Mr. Weidmann declined Friday to comment directly on Mr. Draghi’s remarks a day earlier. But he said he did not believe his opinions were far apart from those of the E.C.B. president.

“Financing nations by printing money is absolutely incompatible with a monetary policy that guarantees price stability,” Mr. Weidmann said. By law, the European Central Bank is supposed to make price stability its top priority.

The E.C.B. did not respond to Mr. Weidmann’s comments. But Mr. Draghi made no effort Friday to correct or amend his remarks from Thursday, as he might be expected to if he thought he had been misunderstood.

In a speech to European Parliament members on Thursday, Mr. Draghi called for a “new fiscal compact” among euro nations, and suggested that if one materialized the E.C.B. might be willing to take additional steps.

The central bank has other tools at its disposal that would not meet opposition from the Bundesbank. For example, when the E.C.B. meets next Thursday, it is expected to broaden its support to euro-area banks by offering them unlimited, low-interest loans for as long as three years. So far the maximum lending period has been 13 months.

Longer loans would help banks that have had trouble raising funds on the open market by issuing their own bonds. That is a typical way that banks collect money to lend to customers, but bond issuance has plummeted because investors have become uneasy about the health of euro-area institutions. Two- or three-year E.C.B. loans would also help banks that have longer-term obligations that must be continually refinanced.

The E.C.B. demands collateral in return for the loans, but it accepts securities that have lost value on the open market, including bonds from Greece. Defenders of the bank argue that its liberal collateral policy amounts to a form of quantitative easing, because it allows institutions to convert devalued paper into cash that can be lent to customers.

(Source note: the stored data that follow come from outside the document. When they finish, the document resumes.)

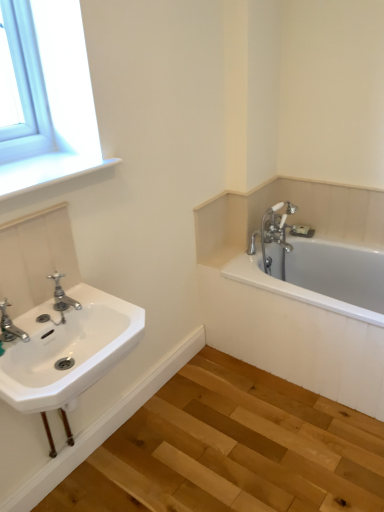
Find the location of a particular element. The width and height of the screenshot is (384, 512). white ceramic bathtub at right is located at coordinates (316, 318).

The height and width of the screenshot is (512, 384). Identify the location of polished chrome faucet at left, the first tap from the right. (62, 295).

Is white porcelain sink at left at the back of brushed metal faucet at lower left, acting as the 2th tap starting from the back?

No.

Would you say brushed metal faucet at lower left, which appears as the 2th tap when viewed from the right, is inside or outside white porcelain sink at left?

brushed metal faucet at lower left, which appears as the 2th tap when viewed from the right, lies outside white porcelain sink at left.

Who is more distant, brushed metal faucet at lower left, the 1th tap viewed from the front, or white porcelain sink at left?

brushed metal faucet at lower left, the 1th tap viewed from the front, is further away from the camera.

What are the coordinates of `sink on the right side of brushed metal faucet at lower left, the first tap in the left-to-right sequence` in the screenshot? It's located at click(67, 349).

Starting from the white porcelain sink at left, which tap is the 1st one to the left? Please provide its 2D coordinates.

[(62, 295)]

Can you confirm if white porcelain sink at left is positioned to the left of polished chrome faucet at left, which is the first tap in back-to-front order?

Incorrect, white porcelain sink at left is not on the left side of polished chrome faucet at left, which is the first tap in back-to-front order.

Can you tell me how much white porcelain sink at left and polished chrome faucet at left, the first tap from the right, differ in facing direction?

0.00231 degrees.

Considering the positions of objects white smooth window sill at upper left and white porcelain sink at left in the image provided, who is more to the left, white smooth window sill at upper left or white porcelain sink at left?

Positioned to the left is white smooth window sill at upper left.

Locate an element on the screen. window sill on the left of the white porcelain sink at left is located at coordinates (46, 170).

Would you say white smooth window sill at upper left is a long distance from white porcelain sink at left?

No, there isn't a large distance between white smooth window sill at upper left and white porcelain sink at left.

In terms of width, does white smooth window sill at upper left look wider or thinner when compared to white porcelain sink at left?

Clearly, white smooth window sill at upper left has more width compared to white porcelain sink at left.

From a real-world perspective, is brushed metal faucet at lower left, acting as the 2th tap starting from the back, above or below polished chrome faucet at left, the first tap from the right?

In terms of real-world spatial position, brushed metal faucet at lower left, acting as the 2th tap starting from the back, is above polished chrome faucet at left, the first tap from the right.

Based on their sizes in the image, would you say brushed metal faucet at lower left, the 1th tap viewed from the front, is bigger or smaller than polished chrome faucet at left, the first tap from the right?

Clearly, brushed metal faucet at lower left, the 1th tap viewed from the front, is larger in size than polished chrome faucet at left, the first tap from the right.

Is brushed metal faucet at lower left, the first tap in the left-to-right sequence, positioned behind polished chrome faucet at left, the 2th tap viewed from the front?

No.

Is brushed metal faucet at lower left, acting as the 2th tap starting from the back, taller or shorter than polished chrome faucet at left, the 2th tap viewed from the front?

Clearly, brushed metal faucet at lower left, acting as the 2th tap starting from the back, is shorter compared to polished chrome faucet at left, the 2th tap viewed from the front.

In a sign of the squeeze facing banks, institutions borrowed €8.6 billion from the E.C.B.’s overnight lending facility Thursday, up from €4.6 billion on Wednesday. Banks must pay a punitive 2 percent interest rate to borrow E.C.B. funds overnight, and only do so when the need is urgent. The E.C.B. closely guards information about the identity of the banks.

The E.C.B. still has room to reduce interest rates as well. Many analysts expect the bank to cut the benchmark rate to 1 percent from 1.25 percent at its meeting on Thursday, and it could conceivably go lower in coming months. But Mr. Cliffe of ING said that it would be difficult to solve the debt crisis without huge bond purchases, in order to keep borrowing costs for Italy from becoming ruinous. “They need to do something to improve the liquidity of government bond markets and give Italy a chance to avoid insolvency,” he said.

As he has before, Mr. Weidmann said that the solution to the crisis lay with governments, who must win back the trust of bond investors by addressing the shortcomings in the design of the euro zone. Countries, he said, must be willing to cede some control over their spending policy by, for example, by agreeing to automatic tax increases if their budget deficits rise above limits agreed to by treaty.

If political leaders announce a credible plan this coming week, he said, “calm could quickly return to markets.”